The stereotype of Capitalism is that profit drives all, individuals don’t matter, and loyalty is for the stupid and weak. As seen by our relatively recent recession, and frankly many economic crises throughout American history, there is truth in that stereotype. If stereotypes weren’t based on some truth they’d have no traction.
As I start this new venture, I realize how much I need other people. I can’t make this business succeed by force of will (though I bet I could blow out a blood vessel in my head trying), I need friends and relatives who want to see me succeed reaching out for me, making connections with possible clients, to people I might never know.
Teachers generally don’t have contacts with business owners or corporations, unless you want to talk book orders, white board marker manufacturers, or the local office supply store. So, I’ve got to make connections with people whom I’ve known for a long time, but generally have never worked with.
Now is the time to make sure my bridges are secure, remove any kindling I may have been keeping “just in case,” who am I kidding?
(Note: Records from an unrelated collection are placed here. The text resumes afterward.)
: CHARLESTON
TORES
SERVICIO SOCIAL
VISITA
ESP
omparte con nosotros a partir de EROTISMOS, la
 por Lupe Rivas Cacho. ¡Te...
If I’ve been a jerk to people (and I have to admit I have) they aren’t going to look out for me now.
Of course, there are toxic people, and we’d be fools not to avoid them, but for the most part, the people in our lives have been good for us. We’ve got to cultivate our relationships. We’ve got to be a good friend. I’ve got to be a good friend.
Estorie Marketing is about stories and relationships. What kind of relationships is your business cultivating? If it’s solely for profit, you won’t be left with much come retirement time or sooner if you face some crisis. Reach out to friends, family, colleagues, customers, even employees. See people as ends in themselves and not as means. That might be counter-intuitive, but the rewards are much more durable than cash.